### Извлечённый текст

Четвертое измерение — страница 2 из 14

В этой повести Пушкаш подвергает проверке на подлинную человечность не какую-то исключительную, а вполне обыкновенную, в чем-то даже заурядную личность. Он стремится показать наиболее распространенную форму обывательской, мещанской, потребительской психологии, изобличить ее как несовместимую с нормами социалистического общежития. Бацилла мещанства, унаследованная от прошлого, обладает удивительной приспособляемостью к защитным вакцинам, изобретаемым обществом. Все новые и новые штаммы мещанства способны поражать людей разных возрастов, различного социального и служебного положения, проявляясь отнюдь не в одном только «вещизме» или агрессивном накопительстве и далеко не всегда в явной, бросающейся в глаза форме. И это делает его сегодня особенно опасным социальным явлением.

######
### Исходный материал

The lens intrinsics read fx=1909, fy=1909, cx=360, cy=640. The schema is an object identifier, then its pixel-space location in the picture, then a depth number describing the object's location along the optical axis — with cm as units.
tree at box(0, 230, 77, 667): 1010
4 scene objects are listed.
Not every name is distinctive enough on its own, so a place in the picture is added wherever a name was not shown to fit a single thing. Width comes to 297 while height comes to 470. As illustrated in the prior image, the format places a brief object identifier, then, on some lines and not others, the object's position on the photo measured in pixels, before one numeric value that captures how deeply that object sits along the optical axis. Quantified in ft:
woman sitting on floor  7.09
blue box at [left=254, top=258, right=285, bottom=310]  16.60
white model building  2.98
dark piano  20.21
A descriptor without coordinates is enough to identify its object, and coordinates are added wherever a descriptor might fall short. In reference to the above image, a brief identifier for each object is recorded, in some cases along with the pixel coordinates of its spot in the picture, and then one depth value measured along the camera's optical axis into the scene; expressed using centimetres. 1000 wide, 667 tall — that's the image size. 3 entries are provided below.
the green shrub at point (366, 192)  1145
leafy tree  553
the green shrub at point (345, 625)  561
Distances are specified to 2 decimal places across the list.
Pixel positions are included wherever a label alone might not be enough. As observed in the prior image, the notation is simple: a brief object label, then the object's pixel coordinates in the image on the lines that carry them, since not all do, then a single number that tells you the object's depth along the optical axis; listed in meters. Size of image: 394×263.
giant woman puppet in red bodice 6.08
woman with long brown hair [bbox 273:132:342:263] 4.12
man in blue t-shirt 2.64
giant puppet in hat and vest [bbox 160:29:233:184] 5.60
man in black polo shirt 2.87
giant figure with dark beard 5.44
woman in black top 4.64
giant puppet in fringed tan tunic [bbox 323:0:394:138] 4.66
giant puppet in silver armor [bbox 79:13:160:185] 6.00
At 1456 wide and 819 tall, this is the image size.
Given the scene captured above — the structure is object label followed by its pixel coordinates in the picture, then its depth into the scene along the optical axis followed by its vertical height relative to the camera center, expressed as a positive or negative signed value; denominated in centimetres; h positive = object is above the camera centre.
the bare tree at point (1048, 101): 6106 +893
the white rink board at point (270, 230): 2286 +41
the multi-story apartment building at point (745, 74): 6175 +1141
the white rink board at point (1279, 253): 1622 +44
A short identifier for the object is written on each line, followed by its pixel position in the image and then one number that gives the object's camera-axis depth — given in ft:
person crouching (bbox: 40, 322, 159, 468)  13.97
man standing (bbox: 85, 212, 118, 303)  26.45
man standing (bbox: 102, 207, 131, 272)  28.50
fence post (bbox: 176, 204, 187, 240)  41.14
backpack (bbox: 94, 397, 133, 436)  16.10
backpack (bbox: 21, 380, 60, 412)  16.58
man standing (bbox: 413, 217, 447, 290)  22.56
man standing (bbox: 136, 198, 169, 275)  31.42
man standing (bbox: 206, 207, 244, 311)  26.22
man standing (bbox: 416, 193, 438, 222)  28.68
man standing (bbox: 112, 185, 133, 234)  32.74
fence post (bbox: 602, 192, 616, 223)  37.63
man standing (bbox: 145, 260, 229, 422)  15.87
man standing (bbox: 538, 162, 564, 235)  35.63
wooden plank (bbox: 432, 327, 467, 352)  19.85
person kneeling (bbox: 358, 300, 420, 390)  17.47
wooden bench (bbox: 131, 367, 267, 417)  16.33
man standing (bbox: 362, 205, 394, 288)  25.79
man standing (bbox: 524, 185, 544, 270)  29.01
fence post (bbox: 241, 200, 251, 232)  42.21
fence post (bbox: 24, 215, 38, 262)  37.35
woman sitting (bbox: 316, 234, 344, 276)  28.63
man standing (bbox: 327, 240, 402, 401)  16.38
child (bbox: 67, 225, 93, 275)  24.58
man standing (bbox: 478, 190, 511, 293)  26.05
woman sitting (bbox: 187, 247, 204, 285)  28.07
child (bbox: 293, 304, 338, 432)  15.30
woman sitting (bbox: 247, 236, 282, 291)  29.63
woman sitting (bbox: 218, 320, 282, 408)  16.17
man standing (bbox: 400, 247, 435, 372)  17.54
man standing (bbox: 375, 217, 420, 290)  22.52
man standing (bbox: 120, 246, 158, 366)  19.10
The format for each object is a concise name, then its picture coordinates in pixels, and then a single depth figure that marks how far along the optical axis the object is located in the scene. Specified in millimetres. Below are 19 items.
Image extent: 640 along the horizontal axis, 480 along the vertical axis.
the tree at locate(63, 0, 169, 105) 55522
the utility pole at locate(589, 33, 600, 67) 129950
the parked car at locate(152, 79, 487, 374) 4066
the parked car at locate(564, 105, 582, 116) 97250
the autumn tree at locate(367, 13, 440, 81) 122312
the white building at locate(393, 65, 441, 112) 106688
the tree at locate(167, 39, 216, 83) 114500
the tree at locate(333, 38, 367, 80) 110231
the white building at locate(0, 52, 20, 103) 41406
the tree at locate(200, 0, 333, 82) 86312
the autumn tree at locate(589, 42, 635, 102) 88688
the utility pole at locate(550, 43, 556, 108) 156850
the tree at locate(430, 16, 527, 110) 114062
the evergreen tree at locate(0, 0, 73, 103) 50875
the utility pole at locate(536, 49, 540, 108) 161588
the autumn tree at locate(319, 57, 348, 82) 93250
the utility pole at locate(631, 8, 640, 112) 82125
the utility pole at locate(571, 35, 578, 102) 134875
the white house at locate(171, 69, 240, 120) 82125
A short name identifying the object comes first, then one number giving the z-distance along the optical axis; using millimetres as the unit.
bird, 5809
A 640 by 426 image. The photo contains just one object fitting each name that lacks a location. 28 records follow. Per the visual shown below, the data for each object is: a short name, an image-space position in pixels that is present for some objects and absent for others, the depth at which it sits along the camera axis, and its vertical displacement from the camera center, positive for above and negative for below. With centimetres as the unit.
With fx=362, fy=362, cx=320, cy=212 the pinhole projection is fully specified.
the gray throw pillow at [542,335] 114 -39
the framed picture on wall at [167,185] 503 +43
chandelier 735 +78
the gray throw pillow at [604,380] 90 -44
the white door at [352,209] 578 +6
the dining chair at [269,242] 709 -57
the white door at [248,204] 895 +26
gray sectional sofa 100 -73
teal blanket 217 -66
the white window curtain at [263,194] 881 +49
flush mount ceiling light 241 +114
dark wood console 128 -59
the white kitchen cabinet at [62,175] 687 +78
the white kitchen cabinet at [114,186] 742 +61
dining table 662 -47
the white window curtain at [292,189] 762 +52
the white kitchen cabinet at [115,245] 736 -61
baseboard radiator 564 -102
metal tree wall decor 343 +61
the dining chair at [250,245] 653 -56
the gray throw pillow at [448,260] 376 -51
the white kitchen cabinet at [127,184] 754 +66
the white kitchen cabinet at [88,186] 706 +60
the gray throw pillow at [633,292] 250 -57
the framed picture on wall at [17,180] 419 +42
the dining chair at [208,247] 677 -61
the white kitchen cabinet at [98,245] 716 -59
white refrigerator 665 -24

######

● Что нужно сделать
a: Определите, согласуются ли с извлечённым текстом три утверждения ниже, и для каждого ответьте «да» или «нет», приведя решающие слова текста точной цитатой. (i) В повести Пушкаш проверяет на подлинную человечность исключительную личность. (ii) Бацилла мещанства унаследована от прошлого. (iii) Мещанство названо сегодня особенно опасным социальным явлением.
b: Перепишите, пожалуйста, без изменений фрагмент извлечённого текста между словами «В этой повести» и «опасным социальным явлением.» включительно.

● Ответы по номерам
a:
(i) Нет: «не какую-то исключительную, а вполне обыкновенную, в чем-то даже заурядную личность».
(ii) Да: «Бацилла мещанства, унаследованная от прошлого».
(iii) Да: «И это делает его сегодня особенно опасным социальным явлением».

b:
В этой повести Пушкаш подвергает проверке на подлинную человечность не какую-то исключительную, а вполне обыкновенную, в чем-то даже заурядную личность. Он стремится показать наиболее распространенную форму обывательской, мещанской, потребительской психологии, изобличить ее как несовместимую с нормами социалистического общежития. Бацилла мещанства, унаследованная от прошлого, обладает удивительной приспособляемостью к защитным вакцинам, изобретаемым обществом. Все новые и новые штаммы мещанства способны поражать людей разных возрастов, различного социального и служебного положения, проявляясь отнюдь не в одном только «вещизме» или агрессивном накопительстве и далеко не всегда в явной, бросающейся в глаза форме. И это делает его сегодня особенно опасным социальным явлением.